## Task requirements
The task calls for the lines below from the line with "139 206 23.35" to the line with "34 119 6444", both ends included, copied exactly, without any pictures.

**** Input material

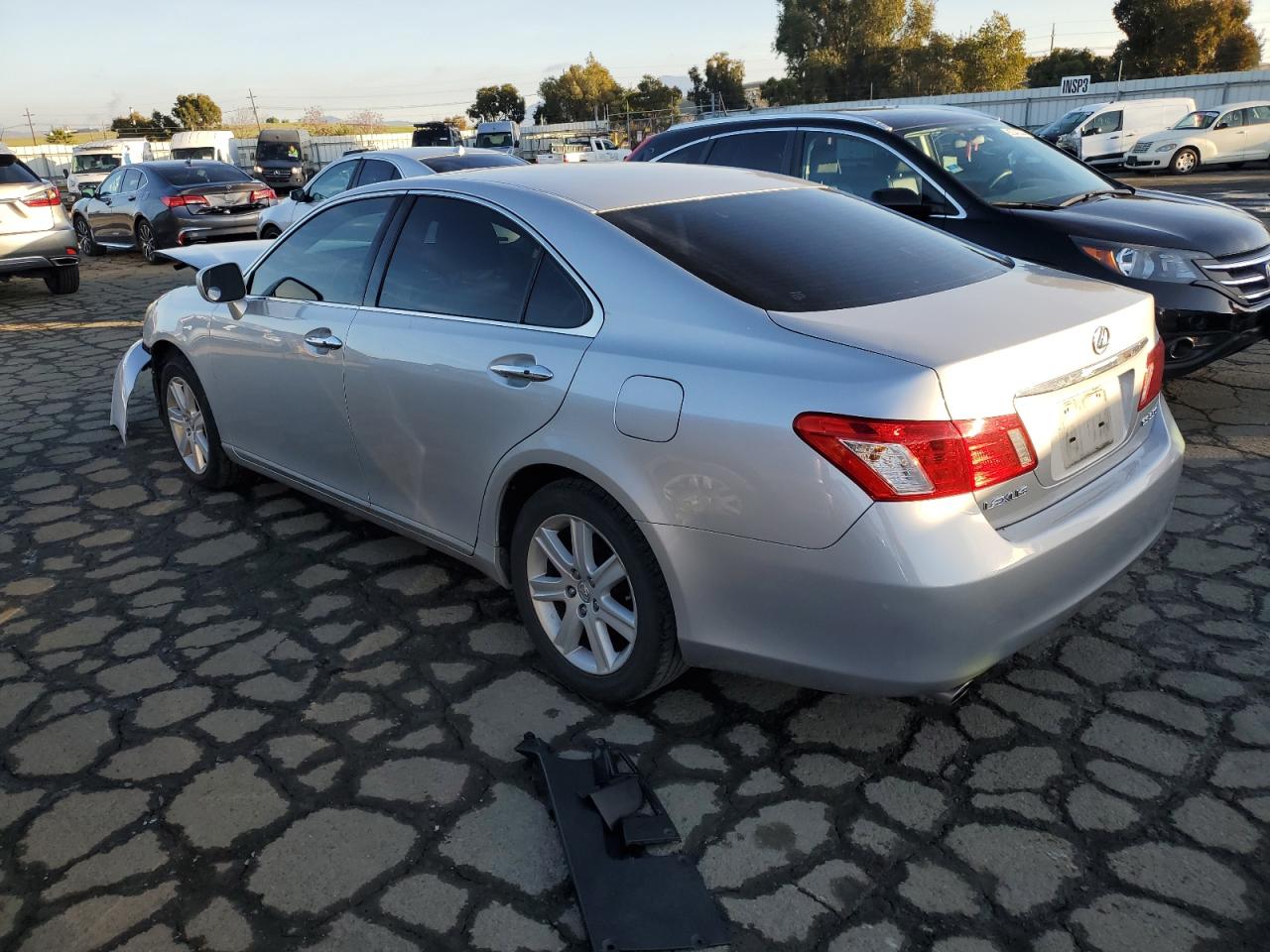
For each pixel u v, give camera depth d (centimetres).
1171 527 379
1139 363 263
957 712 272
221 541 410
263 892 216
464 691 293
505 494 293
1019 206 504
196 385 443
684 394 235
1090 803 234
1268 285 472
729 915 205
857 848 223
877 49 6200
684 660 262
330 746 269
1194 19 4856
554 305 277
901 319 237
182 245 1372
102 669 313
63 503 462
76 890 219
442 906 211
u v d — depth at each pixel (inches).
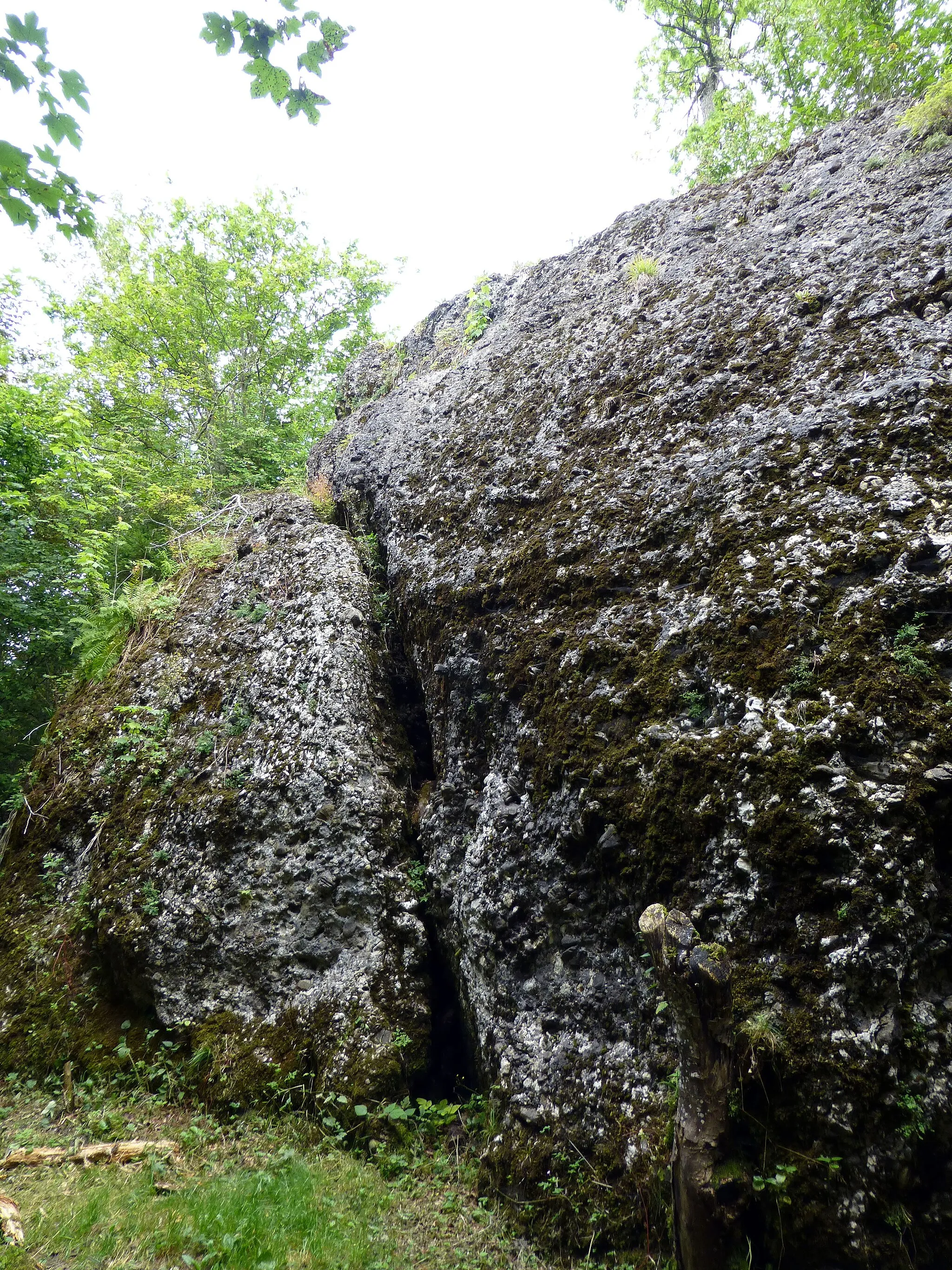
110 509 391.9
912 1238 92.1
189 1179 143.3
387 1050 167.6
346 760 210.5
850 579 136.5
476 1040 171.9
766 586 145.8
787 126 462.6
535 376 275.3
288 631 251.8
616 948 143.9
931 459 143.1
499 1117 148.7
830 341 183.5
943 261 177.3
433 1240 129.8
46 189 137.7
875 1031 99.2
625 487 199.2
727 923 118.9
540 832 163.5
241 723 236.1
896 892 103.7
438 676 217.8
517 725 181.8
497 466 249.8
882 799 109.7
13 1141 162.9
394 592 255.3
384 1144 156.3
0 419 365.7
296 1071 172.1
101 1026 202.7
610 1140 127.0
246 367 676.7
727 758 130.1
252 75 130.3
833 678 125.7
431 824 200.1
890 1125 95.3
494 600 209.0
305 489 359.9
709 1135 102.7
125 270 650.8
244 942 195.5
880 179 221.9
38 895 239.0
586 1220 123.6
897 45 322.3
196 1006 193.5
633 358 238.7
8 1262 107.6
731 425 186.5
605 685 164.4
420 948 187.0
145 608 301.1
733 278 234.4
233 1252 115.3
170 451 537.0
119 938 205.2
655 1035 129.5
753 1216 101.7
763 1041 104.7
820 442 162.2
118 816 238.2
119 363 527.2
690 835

********
**** Input material

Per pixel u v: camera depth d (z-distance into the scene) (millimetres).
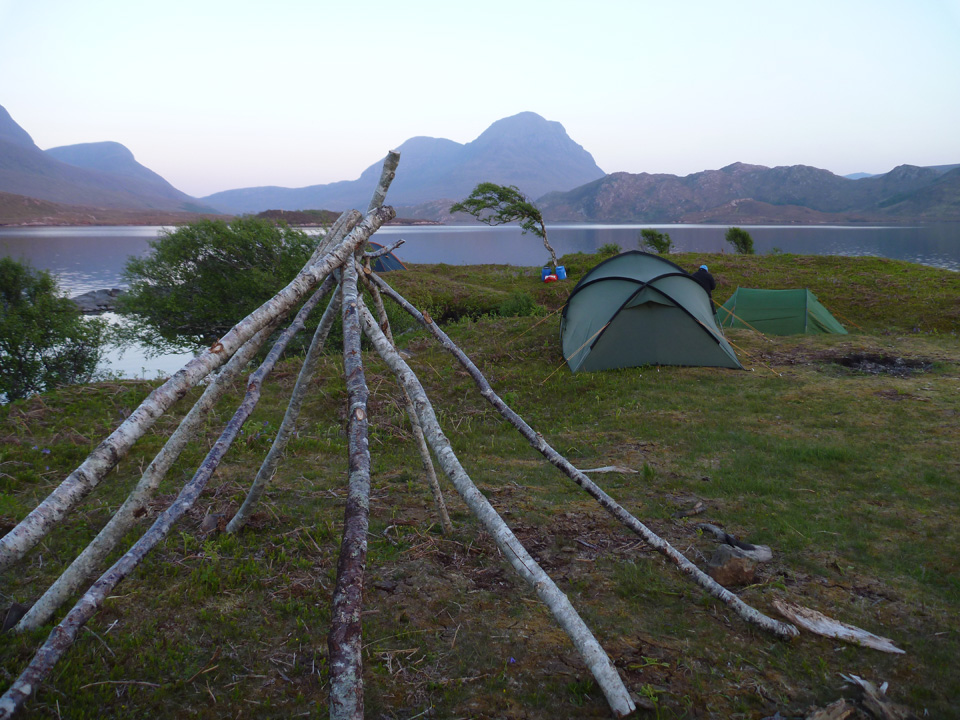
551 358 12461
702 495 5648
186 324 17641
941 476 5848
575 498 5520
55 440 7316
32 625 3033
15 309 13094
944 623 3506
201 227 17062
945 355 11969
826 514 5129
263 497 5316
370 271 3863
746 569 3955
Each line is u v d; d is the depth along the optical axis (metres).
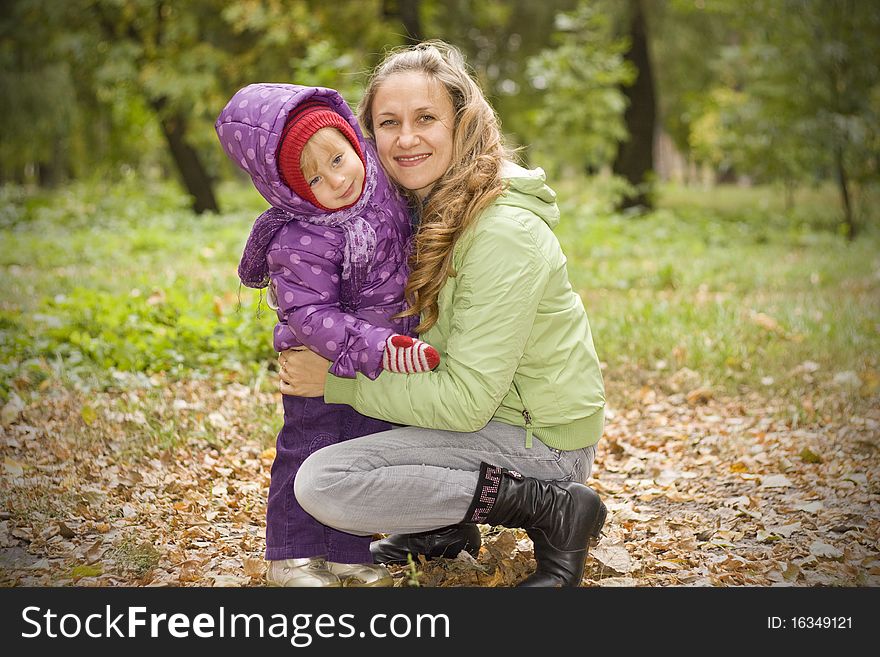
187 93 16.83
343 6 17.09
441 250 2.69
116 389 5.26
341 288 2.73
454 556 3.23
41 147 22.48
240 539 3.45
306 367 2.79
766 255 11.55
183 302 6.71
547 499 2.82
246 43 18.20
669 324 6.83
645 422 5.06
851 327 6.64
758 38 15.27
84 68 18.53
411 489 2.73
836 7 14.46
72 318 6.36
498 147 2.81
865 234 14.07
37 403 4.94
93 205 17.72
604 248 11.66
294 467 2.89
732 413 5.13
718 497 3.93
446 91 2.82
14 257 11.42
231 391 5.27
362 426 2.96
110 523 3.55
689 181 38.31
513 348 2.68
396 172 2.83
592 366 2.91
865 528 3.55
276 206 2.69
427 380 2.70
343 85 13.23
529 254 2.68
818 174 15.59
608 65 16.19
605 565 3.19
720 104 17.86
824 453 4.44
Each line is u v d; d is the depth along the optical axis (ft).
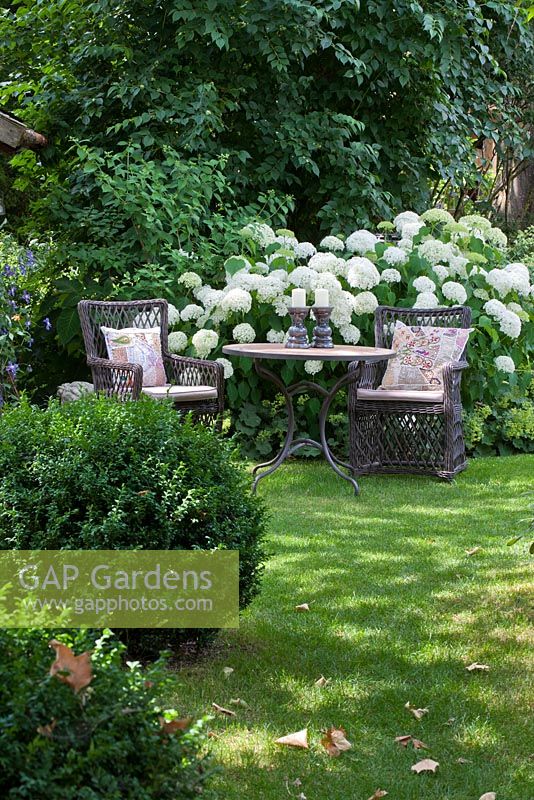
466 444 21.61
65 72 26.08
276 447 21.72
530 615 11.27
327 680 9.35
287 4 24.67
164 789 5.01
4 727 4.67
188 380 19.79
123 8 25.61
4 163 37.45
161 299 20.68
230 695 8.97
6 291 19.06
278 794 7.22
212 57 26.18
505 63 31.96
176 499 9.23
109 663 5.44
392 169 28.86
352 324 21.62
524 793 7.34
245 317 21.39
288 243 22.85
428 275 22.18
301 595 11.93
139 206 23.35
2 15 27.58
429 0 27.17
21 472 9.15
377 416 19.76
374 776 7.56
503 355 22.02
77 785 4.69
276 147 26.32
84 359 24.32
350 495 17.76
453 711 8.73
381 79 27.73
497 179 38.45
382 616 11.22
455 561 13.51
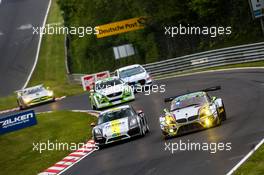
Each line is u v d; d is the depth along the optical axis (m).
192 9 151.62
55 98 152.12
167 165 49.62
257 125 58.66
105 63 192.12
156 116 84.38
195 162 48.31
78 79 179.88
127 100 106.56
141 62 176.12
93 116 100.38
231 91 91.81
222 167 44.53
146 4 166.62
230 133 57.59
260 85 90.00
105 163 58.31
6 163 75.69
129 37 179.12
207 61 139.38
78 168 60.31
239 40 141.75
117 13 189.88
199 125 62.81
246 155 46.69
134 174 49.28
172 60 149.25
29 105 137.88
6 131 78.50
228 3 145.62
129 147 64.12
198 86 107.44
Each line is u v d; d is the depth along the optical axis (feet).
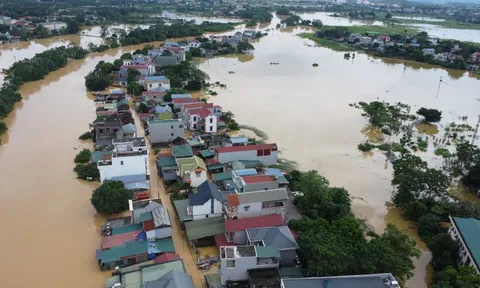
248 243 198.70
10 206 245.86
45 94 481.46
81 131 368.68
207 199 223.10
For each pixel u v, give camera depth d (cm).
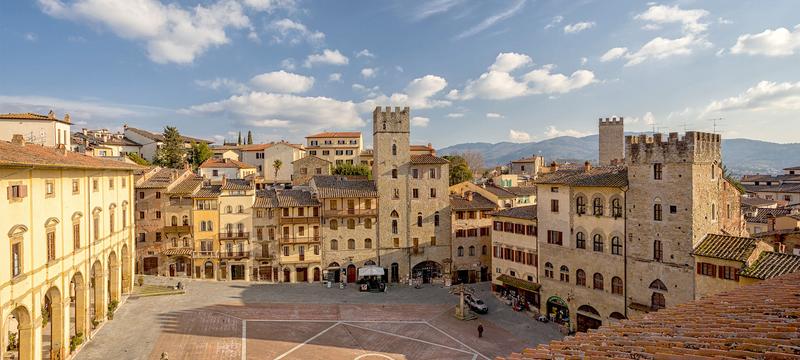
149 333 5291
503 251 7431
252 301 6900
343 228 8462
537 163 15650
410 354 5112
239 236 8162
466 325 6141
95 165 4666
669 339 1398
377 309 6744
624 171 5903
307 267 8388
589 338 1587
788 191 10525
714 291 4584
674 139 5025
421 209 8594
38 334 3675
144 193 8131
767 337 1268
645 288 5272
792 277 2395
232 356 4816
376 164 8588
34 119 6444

********
**** Input material

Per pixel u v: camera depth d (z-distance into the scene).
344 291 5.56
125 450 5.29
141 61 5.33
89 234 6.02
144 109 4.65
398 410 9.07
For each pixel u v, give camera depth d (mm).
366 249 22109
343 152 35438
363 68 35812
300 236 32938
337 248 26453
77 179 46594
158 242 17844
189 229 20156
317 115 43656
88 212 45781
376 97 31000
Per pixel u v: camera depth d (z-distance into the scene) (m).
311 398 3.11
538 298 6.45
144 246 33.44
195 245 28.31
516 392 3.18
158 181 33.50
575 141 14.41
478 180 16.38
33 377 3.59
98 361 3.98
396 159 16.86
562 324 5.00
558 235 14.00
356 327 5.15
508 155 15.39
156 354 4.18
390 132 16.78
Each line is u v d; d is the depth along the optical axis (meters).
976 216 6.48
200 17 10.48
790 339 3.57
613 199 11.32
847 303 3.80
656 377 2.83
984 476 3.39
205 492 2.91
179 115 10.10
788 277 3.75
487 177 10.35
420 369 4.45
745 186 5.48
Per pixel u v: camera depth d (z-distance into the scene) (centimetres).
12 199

********

## Written solution
139 206 23.35
2 15 27.58
429 0 27.17
21 472 9.15
377 416 19.76
374 776 7.56
503 355 22.02
77 785 4.69
276 147 26.32
84 359 24.32
350 495 17.76
453 711 8.73
381 79 27.73
497 179 38.45
382 616 11.22
455 561 13.51
Each line is u v d; d is the depth along the optical axis (m).
192 9 151.62
55 98 152.12
167 165 49.62
257 125 58.66
105 63 192.12
156 116 84.38
195 162 48.31
78 79 179.88
127 100 106.56
141 62 176.12
93 116 100.38
231 91 91.81
222 167 44.53
146 4 166.62
230 133 57.59
260 85 90.00
105 163 58.31
6 163 75.69
129 37 179.12
207 61 139.38
78 168 60.31
239 40 141.75
117 13 189.88
199 125 62.81
246 155 46.69
134 174 49.28
172 60 149.25
29 105 137.88
6 131 78.50
228 3 145.62
129 147 64.12
198 86 107.44
Each line is u v d; d is the depth along the optical axis (feet).
248 243 198.70
10 206 245.86
45 94 481.46
81 131 368.68
207 199 223.10
For each pixel u v, give camera depth d (cm).
149 333 5291
503 251 7431
252 301 6900
343 228 8462
537 163 15650
410 354 5112
239 236 8162
466 325 6141
95 165 4666
669 339 1398
377 309 6744
624 171 5903
307 267 8388
589 338 1587
788 191 10525
714 291 4584
674 139 5025
421 209 8594
38 334 3675
144 193 8131
767 337 1268
645 288 5272
792 277 2395
232 356 4816
376 164 8588
34 119 6444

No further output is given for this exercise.